Which particular response are you measuring? Make you sure you don't use DO dns unless your provider is not so good. It slows response time.
Slow response time
A new, fairly untouched Spark 3 installation is giving me average response times of anywhere between 800ms to a full second. That's on a $20 p/month server with Digital Ocean.
I'm also caching routes & config.
Is this normal?
Just curious, when did a second start making a difference? Even UPS site tracking, sometimes screen whips right up, sometimes takes a little longer. Really, you have heard of slower times depending on web traffic, right? Every request / response isn't going to happen in .00000001 second.
@ejdelmonico Not sure what you mean. I can see from debugbar that Laravel is taking on average 800-1000ms to load.
@jlrdw 1 second response time is awful! There's absolutely no way it should be taking that long to load.
Also, that's me with only me testing the website, NO other traffic. I dread to think how slow it would be if you actually had some decent traffic.
Well, measuring that in your browser is not the way to do it. Plugins, etc will affect the response time. Pingdom, webpagetest etc is where you should test for abnormal response times. There are so many factors that affect the times as @jlrdw mentioned.
@ejdelmonico Trust me, I'm well aware that there are many factors that can affect response time. As I said before, I can see from debugbar that it is clearly slow.
I was wondering if this is the same experience as others.
I can't reproduce those times because I am using Cloudflare for both of my Spark sites.
@ejdelmonico Okay, well that's promising to hear. I'll keep digging to find out what is going on, and report back with what I find. Are your sites running the latest version of Spark?

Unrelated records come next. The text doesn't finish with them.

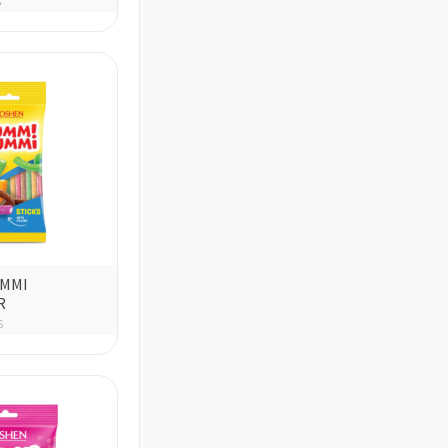
A
UMMI
R
S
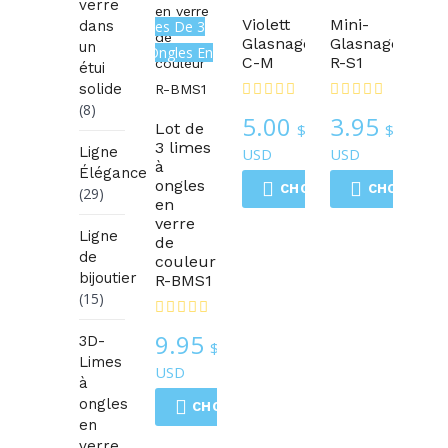
verre
Violett
Mini-
dans
Ensembles De 3
Glasnagelfeile
Glasnagelfeile
un
Limes À Ongles En
C-M
R-S1
étui
Verre
solide
(8)
5.00
3.95
Lot de
$
$
3 limes
Ligne
USD
USD
à
Élégance
ongles
CHOIX DES OPTIONS
CHOIX DES
(29)
en
verre
Ligne
de
de
couleur
bijoutier
R-BMS1
(15)
9.95
3D-
$
Limes
USD
à
ongles
CHOIX DES OPTIONS
en
verre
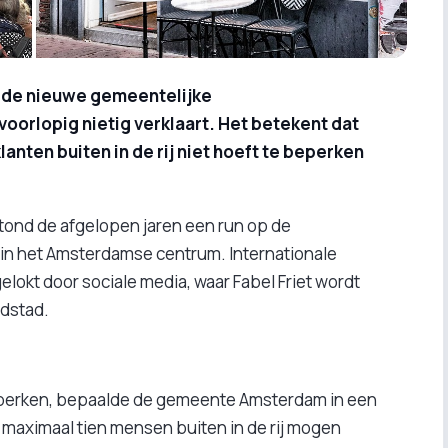
t de nieuwe gemeentelijke
voorlopig nietig verklaart. Het betekent dat
lanten buiten in de rij niet hoeft te beperken
tond de afgelopen jaren een run op de
t in het Amsterdamse centrum. Internationale
okt door sociale media, waar Fabel Friet wordt
fdstad.
perken, bepaalde de gemeente Amsterdam in een
 maximaal tien mensen buiten in de rij mogen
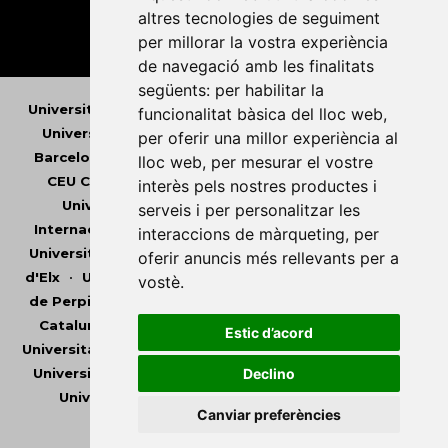
altres tecnologies de seguiment
per millorar la vostra experiència
de navegació amb les finalitats
següents:
per habilitar la
Universitat Abat Oliba CEU
•
Universitat d'Alacant
•
funcionalitat bàsica del lloc web
,
Universitat d'Andorra
•
Universitat Autònoma de
per oferir una millor experiència al
Barcelona
•
Universitat de Barcelona
•
Universitat
lloc web
,
per mesurar el vostre
CEU Cardenal Herrera
•
Universitat de Girona
•
interès pels nostres productes i
Universitat de les Illes Balears
•
Universitat
serveis i per personalitzar les
Internacional de Catalunya
•
Universitat Jaume I
•
interaccions de màrqueting
,
per
Universitat de Lleida
•
Universitat Miguel Hernández
oferir anuncis més rellevants per a
d'Elx
•
Universitat Oberta de Catalunya
•
Universitat
vostè
.
de Perpinyà Via Domitia
•
Universitat Politècnica de
Catalunya
•
Universitat Politècnica de València
•
Estic d’acord
Universitat Pompeu Fabra
•
Universitat Ramon Llull
•
Declino
Universitat Rovira i Virgili
•
Universitat de Sàsser
•
Universitat de València
•
Universitat de Vic -
Canviar preferències
Universitat Central de Catalunya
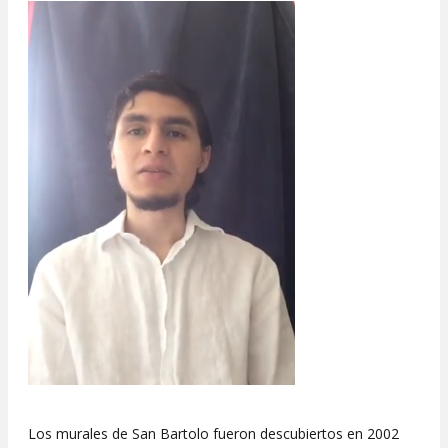
Los murales de San Bartolo fueron descubiertos en 2002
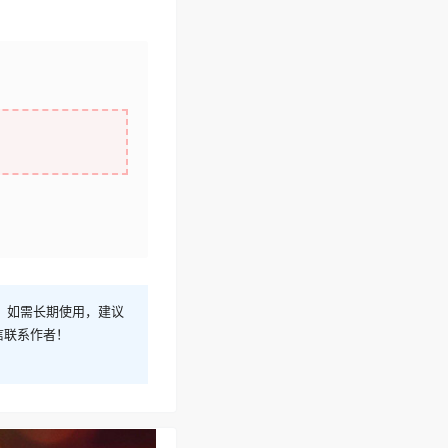
！如需长期使用，建议
信联系作者！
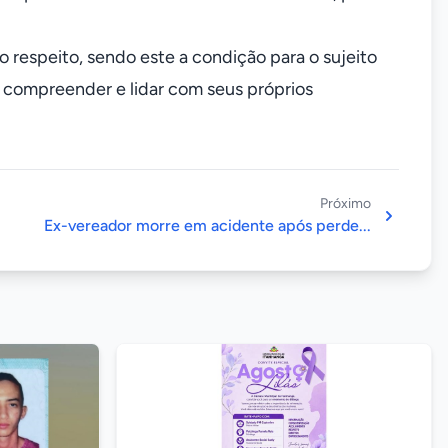
respeito, sendo este a condição para o sujeito
compreender e lidar com seus próprios
Próximo
Ex-vereador morre em acidente após perde...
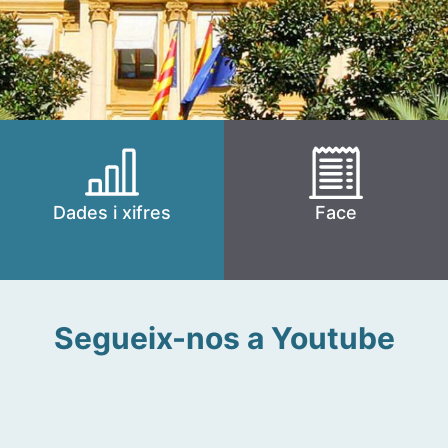
Dades i xifres
Face
Segueix-nos a Youtube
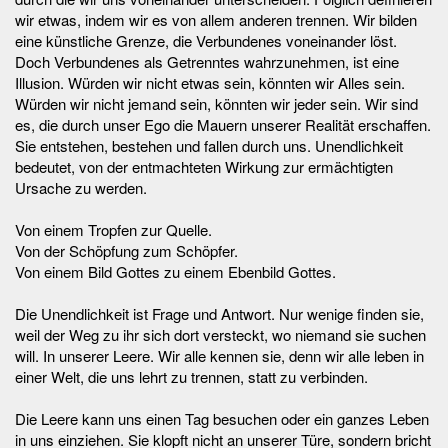
wir etwas, indem wir es von allem anderen trennen. Wir bilden
eine künstliche Grenze, die Verbundenes voneinander löst.
Doch Verbundenes als Getrenntes wahrzunehmen, ist eine
Illusion. Würden wir nicht etwas sein, könnten wir Alles sein.
Würden wir nicht jemand sein, könnten wir jeder sein. Wir sind
es, die durch unser Ego die Mauern unserer Realität erschaffen.
Sie entstehen, bestehen und fallen durch uns. Unendlichkeit
bedeutet, von der entmachteten Wirkung zur ermächtigten
Ursache zu werden.
Von einem Tropfen zur Quelle.
Von der Schöpfung zum Schöpfer.
Von einem Bild Gottes zu einem Ebenbild Gottes.
Die Unendlichkeit ist Frage und Antwort. Nur wenige finden sie,
weil der Weg zu ihr sich dort versteckt, wo niemand sie suchen
will. In unserer Leere. Wir alle kennen sie, denn wir alle leben in
einer Welt, die uns lehrt zu trennen, statt zu verbinden.
Die Leere kann uns einen Tag besuchen oder ein ganzes Leben
in uns einziehen. Sie klopft nicht an unserer Türe, sondern bricht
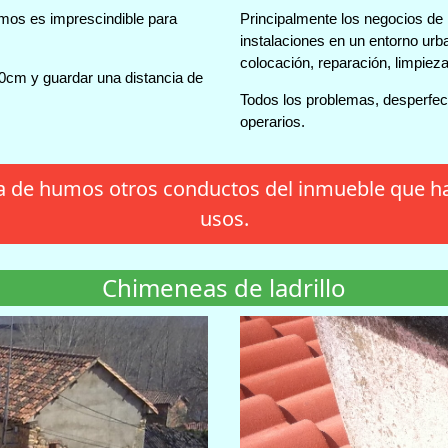
mos es imprescindible para
Principalmente los negocios de h
instalaciones en un entorno urb
colocación, reparación, limpiez
50cm y guardar una distancia de
Todos los problemas, desperfec
operarios.
a de humos otros conductos del inmueble que ha
usos.
Chimeneas de ladrillo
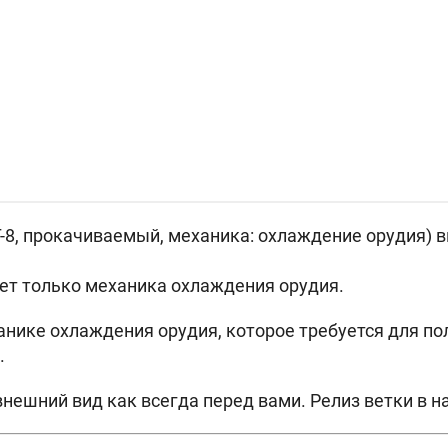
Т-8, прокачиваемый, механика: охлаждение орудия) 
ует только механика охлаждения орудия.
анике охлаждения орудия, которое требуется для п
.
нешний вид как всегда перед вами. Релиз ветки в на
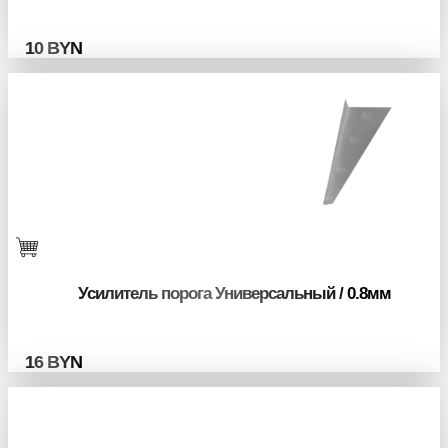
10
BYN
Усилитель порога Универсальный / 0.8мм
16
BYN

Yes, I am using a DO server from SFO region for each one and couple that with all the goodies of paid cloudflare account. They handle a good load and the dynamic data is not slow..so good for me.
File downloads. Each CSS, js, image etc. adds a lot. Setting headers properly also is huge. Even if you have said files cached be default it checks for changes every request. That needs to not happen.
Did you trace route the IP? I've connected from la to Chicago via Virginia. Packets take a might longer to travel that far.
Are you running clockwork on your dev to ensure efficient queries or just default select * dumping columns you don't need.
Are your CSS and js files minified and concatened into minimum amount of files, or 10 CSS files, 20 js and 40 images? If images are the like 1/2 gb each or cropped/resized to the smallest size they can be?
Running google analytics or new relic? They tell you response time and what actually is talking so long.
How is the time via IP versus domain URL? If IP is significantly less your dns are jacked up.
Are you running php 7? MySQL via localhost or remote. If it's localhost be sure it's not hitting IP address instead. That will cause a huge slowdown as php will go out to the internet, find the IP and come back to your server for data request.
What OS and webserver are you running? Are the configured properly or redirecting all over the place and back.
@Dan even on this very forum, I randomly picked one, clicked it and counted 1001, 1 It took a little over the first 1001. I clicked https://laracasts.com/discuss/channels/requests/i-need-help-with-jquery-autocomplete-from-database Everyone keeps adding more and more css, js, etc, of course in testing it will take a little to load. Try same with just a basic html page, super fast. Rule = more junk loading, longer it will take to load.
@jlrdw I think you've missed my point. I'm not talking about how long it takes to load the page (including CSS, JS etc.). I'm talking about the response time of the page. How long the server is taking to crunch the PHP in simple terms.
I run a hugely successfully "vanilla" Laravel website which is much more complex than a base Spark installation. I'm talking 10s of thousands of users daily. That averages a response time of 90-100ms seconds, even whilst we're at peak throughput of approximately 1.82k rpm.
I can't understand why Spark is considerably slower.
@Dan ok, just curious, how long does it take a page to load?